> _PROVIDED RECORDS_:
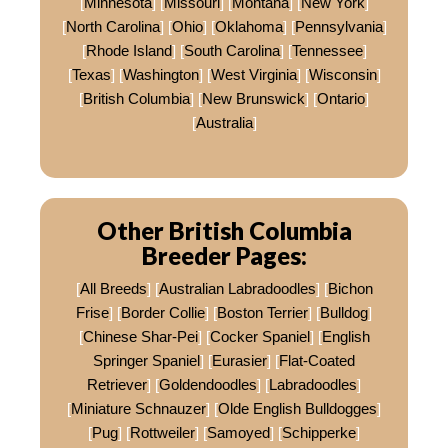
[
Minnesota
] [
Missouri
] [
Montana
] [
New York
]
[
North Carolina
] [
Ohio
] [
Oklahoma
] [
Pennsylvania
]
[
Rhode Island
] [
South Carolina
] [
Tennessee
]
[
Texas
] [
Washington
] [
West Virginia
] [
Wisconsin
]
[
British Columbia
] [
New Brunswick
] [
Ontario
]
[
Australia
]
Other British Columbia
Breeder Pages:
[
All Breeds
] [
Australian Labradoodles
] [
Bichon
Frise
] [
Border Collie
] [
Boston Terrier
] [
Bulldog
]
[
Chinese Shar-Pei
] [
Cocker Spaniel
] [
English
Springer Spaniel
] [
Eurasier
] [
Flat-Coated
Retriever
] [
Goldendoodles
] [
Labradoodles
]
[
Miniature Schnauzer
] [
Olde English Bulldogges
]
[
Pug
] [
Rottweiler
] [
Samoyed
] [
Schipperke
]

> _PROBLEM TO WORK ON_:
Copy out precisely those lines which run from the one containing "West Virginia" to the end of the material.

> _ANSWER SECTION_:
West Virginia
] [
Wisconsin
]
[
British Columbia
] [
New Brunswick
] [
Ontario
]
[
Australia
]
Other British Columbia
Breeder Pages:
[
All Breeds
] [
Australian Labradoodles
] [
Bichon
Frise
] [
Border Collie
] [
Boston Terrier
] [
Bulldog
]
[
Chinese Shar-Pei
] [
Cocker Spaniel
] [
English
Springer Spaniel
] [
Eurasier
] [
Flat-Coated
Retriever
] [
Goldendoodles
] [
Labradoodles
]
[
Miniature Schnauzer
] [
Olde English Bulldogges
]
[
Pug
] [
Rottweiler
] [
Samoyed
] [
Schipperke
]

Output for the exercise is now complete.